Data excerpts →
--------------------

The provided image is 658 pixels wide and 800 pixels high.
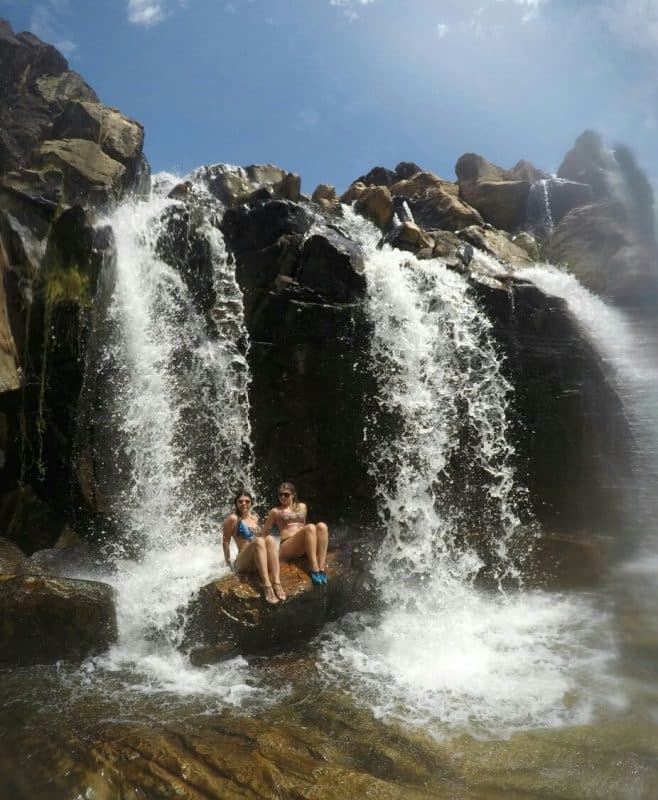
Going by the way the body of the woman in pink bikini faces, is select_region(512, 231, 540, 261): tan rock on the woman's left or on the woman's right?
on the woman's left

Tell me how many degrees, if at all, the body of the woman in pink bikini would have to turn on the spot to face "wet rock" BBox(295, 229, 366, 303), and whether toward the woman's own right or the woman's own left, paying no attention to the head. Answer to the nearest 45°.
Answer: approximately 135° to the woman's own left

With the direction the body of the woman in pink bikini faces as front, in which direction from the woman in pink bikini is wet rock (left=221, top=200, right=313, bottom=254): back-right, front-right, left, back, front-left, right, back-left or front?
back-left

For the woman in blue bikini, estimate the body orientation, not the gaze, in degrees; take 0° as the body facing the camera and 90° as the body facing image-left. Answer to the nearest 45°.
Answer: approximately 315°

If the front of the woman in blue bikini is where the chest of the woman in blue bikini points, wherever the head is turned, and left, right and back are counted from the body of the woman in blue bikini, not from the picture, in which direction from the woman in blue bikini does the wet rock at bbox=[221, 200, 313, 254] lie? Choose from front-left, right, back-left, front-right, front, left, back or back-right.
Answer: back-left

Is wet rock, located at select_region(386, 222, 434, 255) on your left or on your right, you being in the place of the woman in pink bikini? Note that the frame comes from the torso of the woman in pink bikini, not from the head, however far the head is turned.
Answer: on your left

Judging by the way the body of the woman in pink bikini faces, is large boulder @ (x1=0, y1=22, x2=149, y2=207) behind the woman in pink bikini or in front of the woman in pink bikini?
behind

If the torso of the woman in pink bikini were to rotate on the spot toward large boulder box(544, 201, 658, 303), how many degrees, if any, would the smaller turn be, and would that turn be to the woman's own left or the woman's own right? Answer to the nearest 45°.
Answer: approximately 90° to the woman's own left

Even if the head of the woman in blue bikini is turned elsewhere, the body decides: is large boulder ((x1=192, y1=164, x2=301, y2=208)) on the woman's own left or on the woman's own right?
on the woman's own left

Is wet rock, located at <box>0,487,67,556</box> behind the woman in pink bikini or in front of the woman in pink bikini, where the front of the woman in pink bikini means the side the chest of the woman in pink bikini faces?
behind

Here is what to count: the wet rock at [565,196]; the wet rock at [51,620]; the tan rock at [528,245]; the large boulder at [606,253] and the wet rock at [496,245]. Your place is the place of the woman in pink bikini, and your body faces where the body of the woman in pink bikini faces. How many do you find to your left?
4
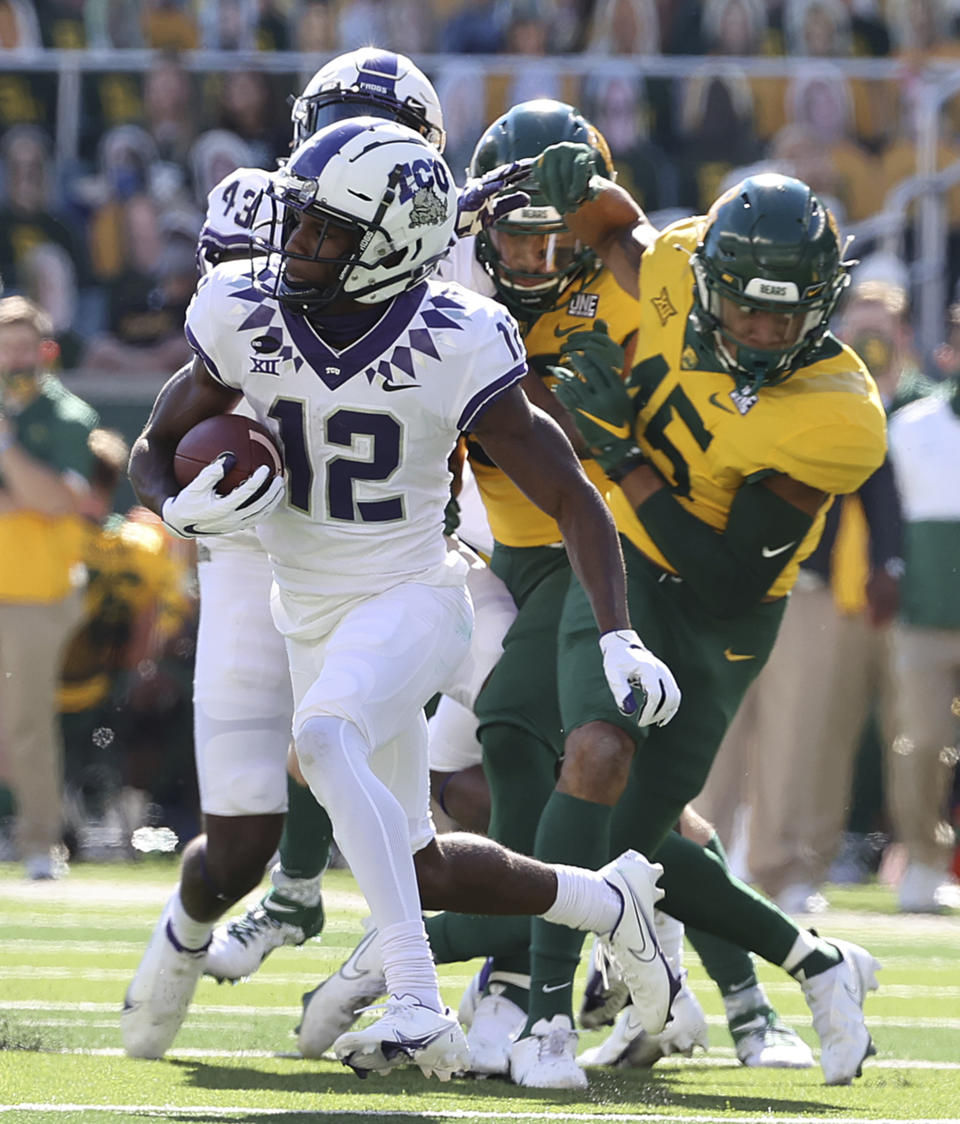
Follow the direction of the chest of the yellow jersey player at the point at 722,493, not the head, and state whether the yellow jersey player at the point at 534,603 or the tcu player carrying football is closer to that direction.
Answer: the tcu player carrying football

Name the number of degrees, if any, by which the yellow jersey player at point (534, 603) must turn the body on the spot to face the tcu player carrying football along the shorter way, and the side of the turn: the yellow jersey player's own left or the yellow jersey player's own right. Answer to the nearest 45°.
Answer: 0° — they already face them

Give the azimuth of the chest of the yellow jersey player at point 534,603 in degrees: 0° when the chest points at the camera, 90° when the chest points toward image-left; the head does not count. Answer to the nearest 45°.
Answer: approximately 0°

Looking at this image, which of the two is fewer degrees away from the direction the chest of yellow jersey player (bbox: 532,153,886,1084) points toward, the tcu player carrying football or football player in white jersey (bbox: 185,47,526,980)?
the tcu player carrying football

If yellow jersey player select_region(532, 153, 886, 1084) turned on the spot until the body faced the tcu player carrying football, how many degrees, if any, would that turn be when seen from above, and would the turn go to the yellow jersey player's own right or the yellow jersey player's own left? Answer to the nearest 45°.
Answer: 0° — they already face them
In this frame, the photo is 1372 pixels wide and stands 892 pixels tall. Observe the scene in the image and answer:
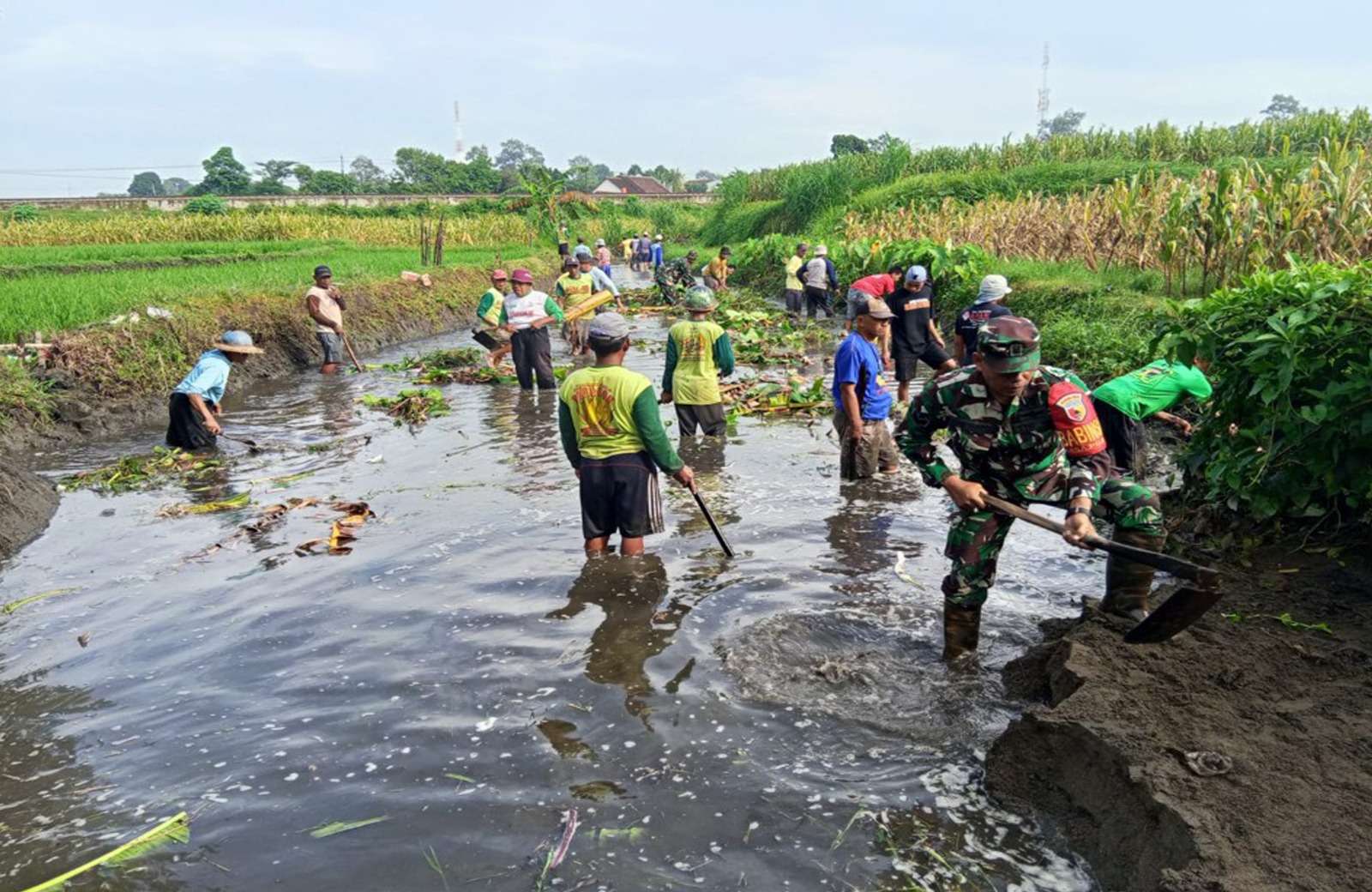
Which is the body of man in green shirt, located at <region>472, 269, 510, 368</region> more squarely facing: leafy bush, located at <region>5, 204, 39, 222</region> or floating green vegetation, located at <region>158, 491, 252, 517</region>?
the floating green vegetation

--------------------

Problem → Edit the entries from the line containing "With the direction" through the line containing "Answer: back-left" by replacing "bikini" with "swimsuit". Give back only those lines, with everything else unchanged.

Result below →
With the direction the body of the woman in pink swimsuit faces as front, in which direction from the woman in pink swimsuit is wet rock (left=221, top=200, right=313, bottom=254): back-right, front-right, left, back, front-left, right, back-left or front?
back-left

For the woman in blue swimsuit, estimate the body orientation, not the gaze, in degrees; take 0° as the body facing the camera and 90° as the body facing image-left. Answer to the nearest 45°.
Answer: approximately 315°

If the front of the woman in blue swimsuit is where the chest of the woman in blue swimsuit points, wherever the head is turned, and left, right and back are counted from the body of the woman in blue swimsuit, not from the picture, in which direction from the woman in blue swimsuit does the wet rock at bbox=[221, 200, 313, 254] lie? Choose from front-left, right, back-left, front-right, front, left, back or back-right.
Answer: back-left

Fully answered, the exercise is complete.